The Commissioner's conclusions

31. It is quite clear (and acknowledged by Mr X) that the only feasible means of providing Mr X with the information is on paper. He is not in a position to view it electronically by any means. In the circumstances, the Commissioner acknowledges that electronic documents do require to be printed and existing hard copy documents require to be photocopied in order to furnish Mr X all the information he asked.

32. Having considered the SCCRC's submissions, the Commissioner is satisfied that it has made a reasonable estimate of the work involved and the time required to carry it out. Given the SCCRC's circumstances, the checks identified as necessary - and the level of staff allocated - appear reasonable and proportionate. She is satisfied that the SCCRC arrived at a reasonable estimate of the projected costs in this case and then imposed a charge in accordance with the Fees Regulations. She is satisfied that it complied with the Fees Regulations in responding to Mr X's request.

Decision

The Commissioner finds that the Scottish Criminal Cases Review Commission complied with Part 1 of the Freedom of Information (Scotland) Act 2002 in responding to the information request made by Mr X.

Appeal

Should either Mr X or the Scottish Criminal Cases Review Commission wish to appeal against this decision, they have the right to appeal to the Court of Session on a point of law only. Any such appeal must be made within 42 days after the date of intimation of this decision.

Margaret Keyse
Acting Scottish Information Commissioner

5 September 2017

Appendix 1: Relevant statutory provisions

Freedom of Information (Scotland) Act 2002

1 General entitlement

(1) A person who requests information from a Scottish public authority which holds it is entitled to be given it by the authority.

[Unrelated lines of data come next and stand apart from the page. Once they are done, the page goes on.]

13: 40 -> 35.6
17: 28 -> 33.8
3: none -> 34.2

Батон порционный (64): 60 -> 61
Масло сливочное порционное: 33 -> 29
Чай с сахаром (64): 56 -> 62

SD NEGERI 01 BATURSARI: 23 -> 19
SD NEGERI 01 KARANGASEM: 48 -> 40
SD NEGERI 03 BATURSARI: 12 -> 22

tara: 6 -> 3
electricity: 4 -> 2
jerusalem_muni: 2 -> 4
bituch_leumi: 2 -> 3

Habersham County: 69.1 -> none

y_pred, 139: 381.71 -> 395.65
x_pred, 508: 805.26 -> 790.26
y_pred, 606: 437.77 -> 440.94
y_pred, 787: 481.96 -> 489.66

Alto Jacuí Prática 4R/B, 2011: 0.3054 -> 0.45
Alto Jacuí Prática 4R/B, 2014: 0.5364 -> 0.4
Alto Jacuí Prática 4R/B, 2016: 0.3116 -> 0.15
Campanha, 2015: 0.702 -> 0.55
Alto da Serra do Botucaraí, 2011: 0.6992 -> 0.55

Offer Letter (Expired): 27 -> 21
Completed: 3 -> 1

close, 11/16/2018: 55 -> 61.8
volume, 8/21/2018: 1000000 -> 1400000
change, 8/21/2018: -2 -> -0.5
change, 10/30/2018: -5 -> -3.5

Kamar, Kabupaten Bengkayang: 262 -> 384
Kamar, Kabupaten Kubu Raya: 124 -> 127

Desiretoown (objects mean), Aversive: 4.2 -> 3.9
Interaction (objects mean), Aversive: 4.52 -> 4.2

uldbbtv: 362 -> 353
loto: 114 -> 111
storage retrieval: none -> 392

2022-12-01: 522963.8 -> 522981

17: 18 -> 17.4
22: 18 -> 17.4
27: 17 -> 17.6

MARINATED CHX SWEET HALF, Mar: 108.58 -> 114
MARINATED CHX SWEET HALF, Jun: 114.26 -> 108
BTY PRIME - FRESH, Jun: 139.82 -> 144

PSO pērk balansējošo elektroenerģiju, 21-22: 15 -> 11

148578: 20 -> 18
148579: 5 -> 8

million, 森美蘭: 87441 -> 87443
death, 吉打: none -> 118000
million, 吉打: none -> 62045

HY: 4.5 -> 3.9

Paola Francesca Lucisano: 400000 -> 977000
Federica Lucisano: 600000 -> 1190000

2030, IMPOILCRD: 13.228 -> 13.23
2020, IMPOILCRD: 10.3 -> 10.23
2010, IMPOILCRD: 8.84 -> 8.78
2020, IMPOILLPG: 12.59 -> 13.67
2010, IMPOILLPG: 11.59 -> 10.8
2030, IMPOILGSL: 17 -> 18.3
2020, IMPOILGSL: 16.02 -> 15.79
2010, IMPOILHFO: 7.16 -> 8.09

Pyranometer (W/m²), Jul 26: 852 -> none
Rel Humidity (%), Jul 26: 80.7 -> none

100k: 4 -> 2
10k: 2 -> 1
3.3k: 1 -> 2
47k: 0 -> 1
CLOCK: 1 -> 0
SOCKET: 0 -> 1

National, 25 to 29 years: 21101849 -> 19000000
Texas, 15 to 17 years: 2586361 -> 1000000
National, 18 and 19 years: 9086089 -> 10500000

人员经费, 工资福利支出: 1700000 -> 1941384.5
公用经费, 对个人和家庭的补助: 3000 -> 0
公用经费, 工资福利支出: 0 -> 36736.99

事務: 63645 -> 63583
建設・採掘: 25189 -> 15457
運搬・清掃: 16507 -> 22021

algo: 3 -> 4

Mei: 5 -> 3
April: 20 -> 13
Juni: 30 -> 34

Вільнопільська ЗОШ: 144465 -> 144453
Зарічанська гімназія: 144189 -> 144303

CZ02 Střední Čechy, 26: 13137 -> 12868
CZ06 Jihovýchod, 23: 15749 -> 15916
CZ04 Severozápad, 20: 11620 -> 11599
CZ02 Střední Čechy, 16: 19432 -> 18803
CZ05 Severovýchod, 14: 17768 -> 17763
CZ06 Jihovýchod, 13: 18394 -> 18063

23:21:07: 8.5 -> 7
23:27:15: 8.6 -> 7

(6) This section is subject to sections 2, 9, 12 and 14.

9 Fees

(1) A Scottish public authority receiving a request which requires it to comply with section 1(1) may, within the time allowed by section 10 for so complying, give the applicant a notice in writing (in this Act referred to as a "fees notice") stating that a fee of an amount specified in the notice is to be charged by the authority for so complying.

(3) If a fees notice is given to the applicant, the authority is not obliged to give the requested information unless the fee is duly paid; and for the purposes of this subsection and section 10(2) due payment is payment within the period of three months beginning with the day on which the notice is given.

(4) Subject to subsection (7), a fee charged under subsection (1) is to be determined by the authority in accordance with regulations made by the Scottish Ministers.


 

Freedom of Information (Fees for Required Disclosure) (Scotland) Regulations 2004

3 Projected costs

(1) In these Regulations, "projected costs" in relation to a request for information means the total costs, whether direct or indirect, which a Scottish public authority reasonably estimates in accordance with this regulation that it is likely to incur in locating, retrieving and providing such information in accordance with the Act.

(2) In estimating projected costs-

(a) no account shall be taken of costs incurred in determining-

(i) whether the authority holds the information specified in the request; or

(ii) whether the person seeking the information is entitled to receive the requested information or, if not so entitled, should nevertheless be provided with it or should be refused it; and

(b) any estimate of the cost of staff time in locating, retrieving or providing the information shall not exceed £15 per hour per member of staff.

4 Fee payable

(1) For the purposes of section 9(1) of the Act (fees), the fee which a Scottish public authority may charge is to be determined in accordance with paragraphs (2) to (4).

(2) Where the projected costs do not exceed £100, no fee shall be payable.

(3) Where the projected costs exceed £100 but do not exceed the prescribed amount, the fee shall not exceed 10% of the difference between the projected costs and £100.

(4) The fees notice shall set out the manner in which the fee has been calculated.

5 Excessive cost - prescribed amount

The amount prescribed for the purposes of section 12(1) of the Act (excessive cost of compliance) is £600.